Now, operator overloading.
If you can write a parser (try Pyparsing) then you can request it to evaluate both the function and derivative! I've done this (using Flex/Bison) just for fun, and it is quite powerful. For you to get the idea, the derivative is computed recursively by overloading the corresponding operator, and recursively applying the chain rule, so the evaluation of "*" would correspond to u*v for function value and u*der(v)+v*der(u) for derivative value (try it in C++, it is also fun).
So there you go, I know you don't mean to write your own parser - by all means use existing code (visit www.autodiff.org for automatic differentiation of Fortran and C/C++ code). But it is always interesting to know how this stuff works.
Cheers,
Juan
Better late than never?
I've always done symbolic differentiation in whatever language by working with a parse tree.
But I also recently became aware of another method using complex numbers.
The parse tree approach consists of translating the following tiny Lisp code into whatever language you like:
(defun diff (s x)(cond
((eq s x) 1)
((atom s) 0)
((or (eq (car s) '+)(eq (car s) '-))(list (car s)
(diff (cadr s) x)
(diff (caddr s) x)
))
; ... and so on for multiplication, division, and basic functions
))
and following it with an appropriate simplifier, so you get rid of additions of 0, multiplying by 1, etc.
But the complex method, while completely numeric, has a certain magical quality. Instead of programming your computation F in double precision, do it in double precision complex.
Then, if you need the derivative of the computation with respect to variable X, set the imaginary part of X to a very small number h, like 1e-100.
Then do the calculation and get the result R.
Now real(R) is the result you would normally get, and imag(R)/h = dF/dX
to very high accuracy!
How does it work? Take the case of multiplying complex numbers:
(a+bi)(c+di) = ac + i(ad+bc) - bd
Now suppose the imaginary parts are all zero, except we want the derivative with respect to a.
We set b to a very small number h. Now what do we get?
(a+hi)(c) = ac + hci
So the real part of this is ac, as you would expect, and the imaginary part, divided by h, is c, which is the derivative of ac with respect to a.
The same sort of reasoning seems to apply to all the differentiation rules.
Symbolic Differentiation is an impressive introduction to the subject-at least for non-specialist like me :) The code is written in C++ btw.

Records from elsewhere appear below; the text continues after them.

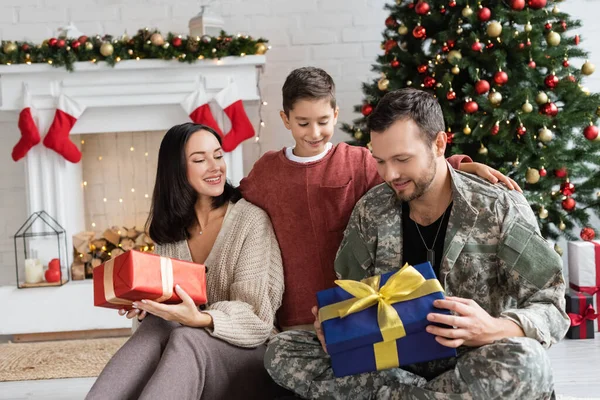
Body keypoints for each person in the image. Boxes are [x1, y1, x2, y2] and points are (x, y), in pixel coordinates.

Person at [264, 88, 569, 400]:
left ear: (438, 144)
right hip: (391, 361)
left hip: (471, 362)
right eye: (380, 161)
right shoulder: (371, 210)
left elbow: (553, 307)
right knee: (282, 351)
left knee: (528, 361)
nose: (390, 174)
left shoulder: (499, 208)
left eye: (402, 159)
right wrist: (334, 327)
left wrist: (492, 327)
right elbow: (352, 295)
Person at [240, 67, 522, 331]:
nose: (314, 132)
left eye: (323, 121)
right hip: (294, 310)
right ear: (285, 119)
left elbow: (410, 176)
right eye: (303, 123)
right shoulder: (267, 171)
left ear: (335, 115)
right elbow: (236, 205)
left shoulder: (358, 160)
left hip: (357, 306)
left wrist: (460, 166)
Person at [87, 123, 285, 400]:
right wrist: (149, 306)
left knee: (186, 337)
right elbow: (172, 303)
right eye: (200, 160)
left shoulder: (250, 221)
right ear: (177, 170)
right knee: (157, 326)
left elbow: (256, 318)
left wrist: (201, 318)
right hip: (191, 355)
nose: (215, 166)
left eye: (218, 155)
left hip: (251, 357)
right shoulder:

Look up automatic differentiation. There are tools for Python. Also, this.
If you are thinking of writing the differentiation program from scratch, without utilizing other libraries as help, then the algorithm/approach of computing the derivative of any algebraic equation I described in my blog will be helpful.

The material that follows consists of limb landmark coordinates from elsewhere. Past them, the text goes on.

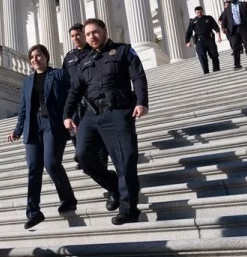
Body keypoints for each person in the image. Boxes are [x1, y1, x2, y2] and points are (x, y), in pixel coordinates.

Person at [63, 18, 149, 225]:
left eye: (95, 32)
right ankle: (114, 186)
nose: (92, 37)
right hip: (92, 115)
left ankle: (129, 210)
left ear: (104, 31)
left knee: (124, 160)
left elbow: (138, 77)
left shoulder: (123, 51)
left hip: (118, 111)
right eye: (88, 34)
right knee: (83, 155)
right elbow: (75, 90)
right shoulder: (85, 61)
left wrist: (142, 101)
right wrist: (66, 115)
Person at [8, 44, 76, 230]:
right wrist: (17, 130)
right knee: (33, 168)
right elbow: (23, 108)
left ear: (46, 57)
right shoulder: (27, 81)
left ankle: (68, 199)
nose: (35, 59)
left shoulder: (60, 75)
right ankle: (33, 212)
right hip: (32, 126)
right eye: (32, 57)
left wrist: (71, 118)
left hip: (53, 124)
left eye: (38, 56)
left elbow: (72, 97)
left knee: (51, 163)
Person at [62, 23, 110, 171]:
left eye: (78, 35)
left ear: (84, 35)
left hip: (92, 99)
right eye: (72, 36)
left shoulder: (93, 52)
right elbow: (65, 78)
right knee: (76, 131)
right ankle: (82, 157)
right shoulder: (69, 57)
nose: (75, 38)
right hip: (76, 100)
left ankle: (102, 160)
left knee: (98, 133)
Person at [224, 0, 247, 70]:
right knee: (235, 47)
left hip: (244, 28)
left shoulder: (245, 4)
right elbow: (224, 19)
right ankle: (237, 64)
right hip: (234, 30)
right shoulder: (227, 9)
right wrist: (224, 27)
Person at [185, 6, 222, 74]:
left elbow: (216, 27)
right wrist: (187, 42)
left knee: (214, 55)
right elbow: (189, 32)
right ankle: (206, 71)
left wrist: (219, 37)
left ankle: (216, 69)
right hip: (199, 41)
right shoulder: (193, 21)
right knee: (202, 56)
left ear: (202, 11)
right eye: (197, 12)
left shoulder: (209, 18)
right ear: (195, 13)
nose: (199, 14)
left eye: (200, 12)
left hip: (209, 39)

You can try creating a class that will represent a limit rigorously and then evaluate it for (f(x)-f(a))/(x-a) as x approaches a. That should give a pretty accurate value of the limit.
if you're using string as an input, you can separate individual terms using + or - char as a delimiter, which will give you individual terms. Now you can use power rule to solve for each term, say you have x^3 which using power rule will give you 3x^2, or suppose you have a more complicated term like a/(x^3) or a(x^-3), again you can single out other variables as a constant and now solving for x^-3 will give you -3a/(x^2). power rule alone should be enough, however it will require extensive use of the factorization.
Unless any already made library deriving it's quite complex because you need to parse and handle functions and expressions.
Deriving by itself it's an easy task, since it's mechanical and can be done algorithmically but you need a basic structure to store a function.